Salah satu langkah diplomatiknya adalah menjajaki kerja sama dengan Portugis demi menandingi kekuatan Belanda. Di tengah pergolakan tersebut, ekspansi wilayah Mataram terus berlanjut. Pada 1622, wilayah Sukadana di Kalimantan berhasil ditaklukkan.
Di tahun 1636, Mataram juga menguasai Palembang dan sejumlah wilayah di Sumatera. Sultan Agung bahkan menjalin hubungan diplomatik dengan Kerajaan Makassar, kekuatan utama di Sulawesi saat itu.

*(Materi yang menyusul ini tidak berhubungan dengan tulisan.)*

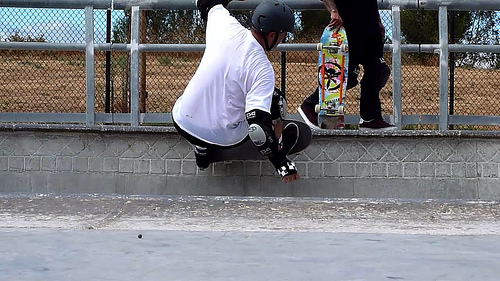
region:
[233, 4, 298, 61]
a man wearing a black hat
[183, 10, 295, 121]
a man wearing a white shirt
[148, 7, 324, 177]
a man doing a trick on a skateboard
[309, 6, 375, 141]
someone holding a skateboard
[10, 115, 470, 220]
a small concrete wall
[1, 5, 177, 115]
a metal railing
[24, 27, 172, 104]
a chain link fence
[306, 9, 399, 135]
a person wearing black pants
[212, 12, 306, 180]
a man wearing a elbow pad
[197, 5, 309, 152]
a man with facial hair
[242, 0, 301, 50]
matte black safety helmet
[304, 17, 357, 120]
multi colored skate board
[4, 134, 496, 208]
low gray cement wall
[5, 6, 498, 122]
silver metal chain link fence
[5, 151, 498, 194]
row of decorative squares in wall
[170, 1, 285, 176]
men's white tee shirt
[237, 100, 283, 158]
black and gray elbow pad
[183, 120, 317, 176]
skateboard on top of low wall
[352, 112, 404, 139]
black and white skate shoes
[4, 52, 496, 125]
brown and gold grass field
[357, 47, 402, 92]
knee pads are black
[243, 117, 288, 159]
elbow pads are silver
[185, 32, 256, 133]
the shirt is white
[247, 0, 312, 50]
the helmet is black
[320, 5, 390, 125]
guy is holding skateboard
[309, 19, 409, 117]
the skateboard is colorful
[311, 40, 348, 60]
the wheels on the skateboard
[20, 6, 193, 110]
the fence is black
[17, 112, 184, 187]
the sidewalk is gray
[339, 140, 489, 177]
design is on sidewalk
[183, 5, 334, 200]
skateboarder on side of wall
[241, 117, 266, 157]
elbow pad on skateboarder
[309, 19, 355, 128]
skateboard in person's hand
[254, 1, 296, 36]
black helmet on man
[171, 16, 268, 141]
white tshirt on man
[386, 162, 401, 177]
square brick on wall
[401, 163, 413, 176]
square brick on wall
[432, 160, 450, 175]
square brick on wall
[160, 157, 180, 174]
square brick on wall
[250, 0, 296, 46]
a black skateboard safety helmet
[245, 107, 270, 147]
black safety elbow pads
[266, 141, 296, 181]
black and white wrist pad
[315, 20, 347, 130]
custom art design on a skateboard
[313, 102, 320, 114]
white polyurethane skateboard wheels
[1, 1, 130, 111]
a black chain link fence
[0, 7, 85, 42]
blue sky with some white clouds in the distance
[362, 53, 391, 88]
safety knee pad guards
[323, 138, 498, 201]
a small concrete wall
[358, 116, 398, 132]
black and white skateboard shoes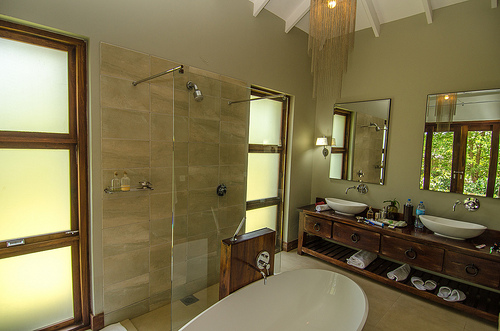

Namun di balik ekspansi militer dan diplomasi luar negerinya, Sultan Agung juga menanamkan nilai-nilai kebudayaan dan sistem pertanian. Ia memperkuat karakter Mataram sebagai kerajaan agraris yang berbasis pada kehidupan rakyat.
Kebijakan ini membuat kerajaan semakin kuat dari dalam, meski berdampak pada kemunduran wilayah pesisir seperti Surabaya dan Tuban yang merupakan pusat perdagangan.